Es ist noch ein weiter Weg

Vor etwa zwei Wochen saß ich allein nachts gegen zwei Uhr an einer Haltestelle in köln (habe auf jemanden gewartet) Ein paar Meter weiter steht ein Mann, er kommt und fragt ob es ok für mich ist wenn er sich unter dieses Wartehäuschen stellt (ich saß dort). Eine Nacht später, ähnliche Uhrzeit. Ein anderer Mann kommt, sagt mehrmals er möchte mich gerne f*cken und geht trotz mehrmaligem, lautem Nein sagen nicht. So unterschiedlich kann es sein, in der selben Situation

Muss man sich mal vorstellen

Oder auch so banal und für mich so fremd. Ein Freund hat in seinem Wagen den Knopf zum Ent- und Verriegeln gesucht. Hat er noch nie gebraucht. Hat. Er. Noch. Nie. Gebraucht.

Vorbilder!

Nachts halb 11 im Brennpunktviertel: Ich bin auf dem Weg nach Hause. Eine Gruppe Männer kommt mir entgegen. Als sie mich sahen... „Los, Alter, lass mal auf die andere Straßenseite gehen, sie soll keine Angst kriegen". Das waren diese Sorte Männer, die laut Merz das Stadtbild „versauen".

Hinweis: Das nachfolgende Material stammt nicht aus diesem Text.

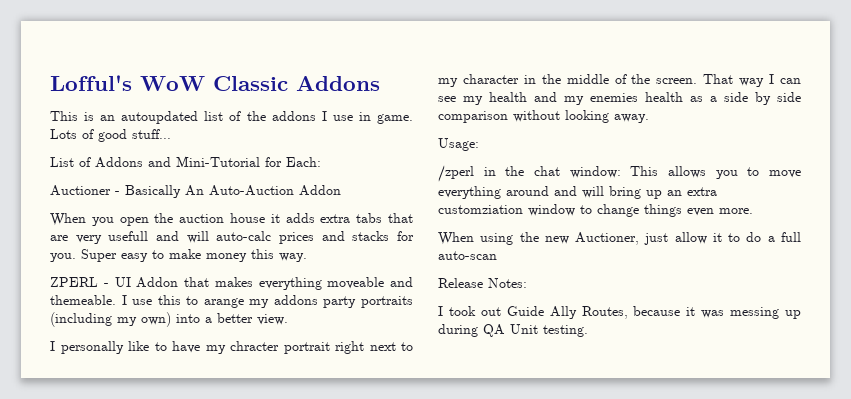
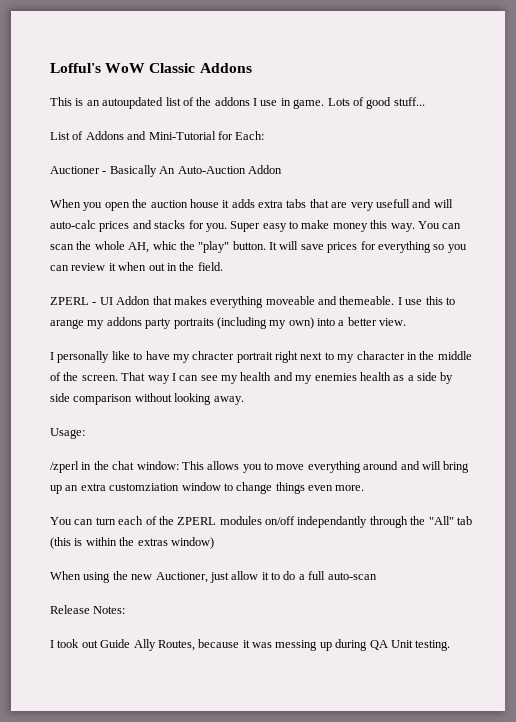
(307, 257) none -> [417,221,462,229] [50,241,467,253] [50,262,223,271] You can scan the whole AH, whic the "play" button. It will save prices for everything so you can review it when out in the field.
(753, 211) none -> [50,516,472,528] [50,537,214,549] // You can turn each of the ZPERL modules on/off independantly through the "All" tab (this is within the extras window)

Und es hätte ihn rein gar nichts gekostet

Ein aufmerksamer Mann hätte gesagt "keine Sorge, ich fahre nur vorbei" ohne das ins Lächerliche zu ziehen

Auch ein Gedanke

Er wusste direkt, wofür der Schlüssel gedacht war - sooo Paranoid wars dann ja wohl doch nicht.

Naivität muss man sich leisten können

Habe heute in der Pause meinen Kollegen erzählt, dass ich im dunkeln nicht im Wald joggen gehe. Mein Kollege meinte nur er nutze eine Kopflampe und ich kann das ja auch probieren. Dude. Das ist nicht mein Problem

Wir leben in verschiedenen Welten

Diese Angst ins Lächerliche zu ziehen ist wirklich noch ein ganz anderes Level... und tatsächlich erlebe ich das auch oft. Dass Männer solche Ängste einfach null verstehen. Ich fahre jeden Tag 14 km mit dem Fahrrad durch den Park zur Arbeit. Jetzt, wo es dunkel ist, ist mir da schon manchmal etwas mulmig. Meine männlichen Kollegen nehmen das zwar an, sagen aber alle, dass sie das eben selbst gar nicht kennen. Teilweise habe ich den Eindruck, die hören das zum ersten Mal.

Wild

Ich hab letztens gelernt, dass Männer nachts im Dunkeln mit Noise cancelling und lauter Musik auf den Kopfhörern unterwegs sind und sich dabei sicher fühlen.